In our study, toxoplasmosis was queried or suspected in 23% of cases, but considered the cause of death in 92% of animals included in the study. The timeline review of cases, and a statistically significant rising annual trend in the percentage of total cases submit-ted with a clinical suspicion of toxoplasmosis (Figure 2), suggests an increasing level of veterinary/curatorial suspicion for toxoplasmosis in cases submitted towards the end of the study period. Although there could be multiple contributory factors, this might demonstrate the educational value of regular pathology surveillance as part of staff training.

5. Conclusions

In summary, to the authors’ knowledge, this study provides the largest scale pathology review of toxoplasmosis in zoo species to date, based on its wide geographical and species coverage and case selection from more than 30 captive management facilities. This study confirms that exposure to toxoplasmosis is a significant cause of sporadic and epizootic mortalities and threatens a range of endangered species. It highlights outbreaks and individual cases in species not previously recorded in the veterinary literature. Histological diagnosis is reliant on the submission of relevant tissue sets and care should be taken to avoid misdiagnosis of Toxoplasma versus haemoparasites in birds. Feral cat control is crucial to reduce infection pressure, but further clinical studies to evaluate additional protective measures for highly susceptible species are also indicated, taking predisposing factors into account.

Author Contributions

Conceptualization D.D., Data review S.D.N., S.K. and D.D., software D.D. and M.F.S., validation, D.D. and M.F.S., investigation, D.D. and M.F.S., writing—original draft preparation, D.D.; writing—review and editing, D.D. and M.F.S., supervision, D.D. All authors have read and agreed to the published version of the manuscript.

Funding

This research received no external funding.

Institutional Review Board Statement

Not applicable due to the retrospective review of pathology archive material.

Data Availability Statement

Datasets used are derived from the database of the International Zoo Veterinary Group. As client, clinical and pathology data are confidential, detailed datasets are not publicly provided.

Acknowledgments

The authors would like to acknowledge all zoological collections and practices whose ongoing pathology surveillance contributed to this study.

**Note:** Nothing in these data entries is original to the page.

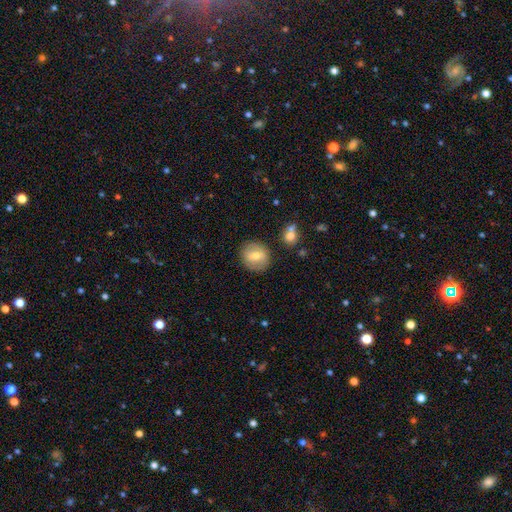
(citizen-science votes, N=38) This is possibly a featured or disk galaxy (53%). It is clearly not viewed edge-on (95%). Bar: marginally strong (37%, tied with weak). Spiral arm pattern: clearly no (95%). Central bulge: likely moderate (63%). Merging: clearly none (95%).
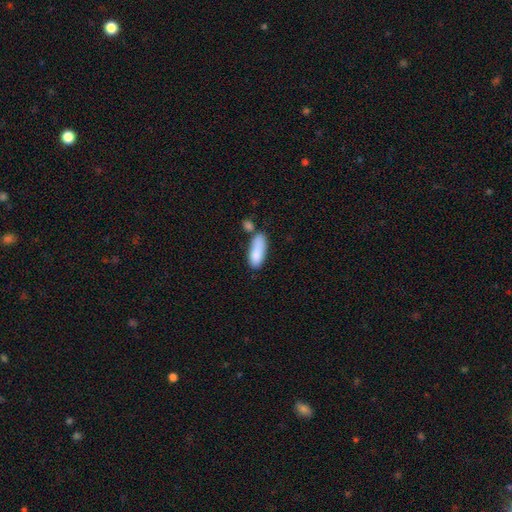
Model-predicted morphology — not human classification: type=smooth (85%); roundness=in between (71%); merging=none (43%).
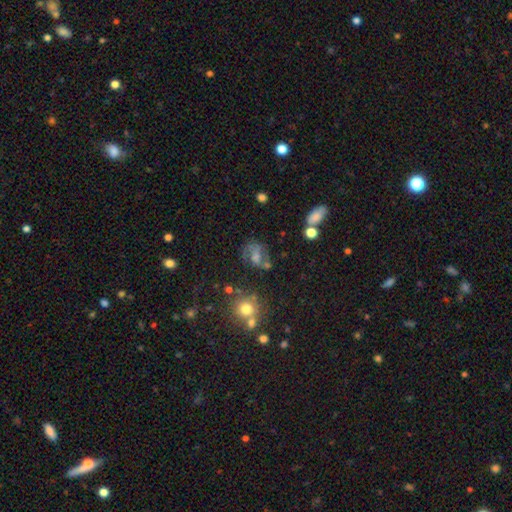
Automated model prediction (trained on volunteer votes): Smooth or featured? Predicted: featured or disk (p=0.55). Edge-on disk? Predicted: no (p=0.97). Bar? Predicted: no (p=0.48). Spiral arms? Predicted: yes (p=0.74). Bulge size? Predicted: moderate (p=0.36). Merging? Predicted: none (p=0.48).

Thanks to Kathleen Graham for providing an exceptionally detailed account of the circumstances surrounding the toxoplasmosis outbreak in Asian small-clawed otters. Immunohistochemical (IHC) confirmation of the majority of cases was performed by the Veterinary Pathology Department of the University of Munich, for which we would like to express special thanks. Thanks also to the Veterinary Pathology Department of the University of Liverpool, where a smaller subset of IHC confirmation was undertaken. The current affiliation and address of Shannon Khaliq is Sundean Vet Group, Gloucester Rd, Hartpury, Gloucester, GL19 3BG.

Conflicts of Interest

The authors declared no potential conflict of interest with respect to the research, authorship, and/or publication of this article.

Appendix A

For 11 animals, material for retrospective immunohistology was not available at the time of the study. The authors decided to include these animals based on the following reasoning: whilst the authors appreciate that Neospora species have structural similarities that hinder definitive differentiation of these two parasites in histology, Neospora infection is highly unlikely in zoo species, contrary to Toxoplasma infection, which is highly likely. This rational is further supported by the different life cycle of Toxoplasma versus Neospora parasites, with zoo species being regularly exposed to feral cat faeces/carrier rodents etc, another well-established problem in a zoo setting that is not applicable to Neospora transmission. In addition, the 11 selected cases were all derived from species particularly susceptible to disease, such as Pallas’ cats, slender-tailed meerkats and ring-tailed lemurs. Several of the cases additionally presented with affected conspecifics, for which confirmatory immunohistochemistry was available. In other cases, Toxoplasma involvement was further backed up by the subsequent successful treatment of remaining animals in the group.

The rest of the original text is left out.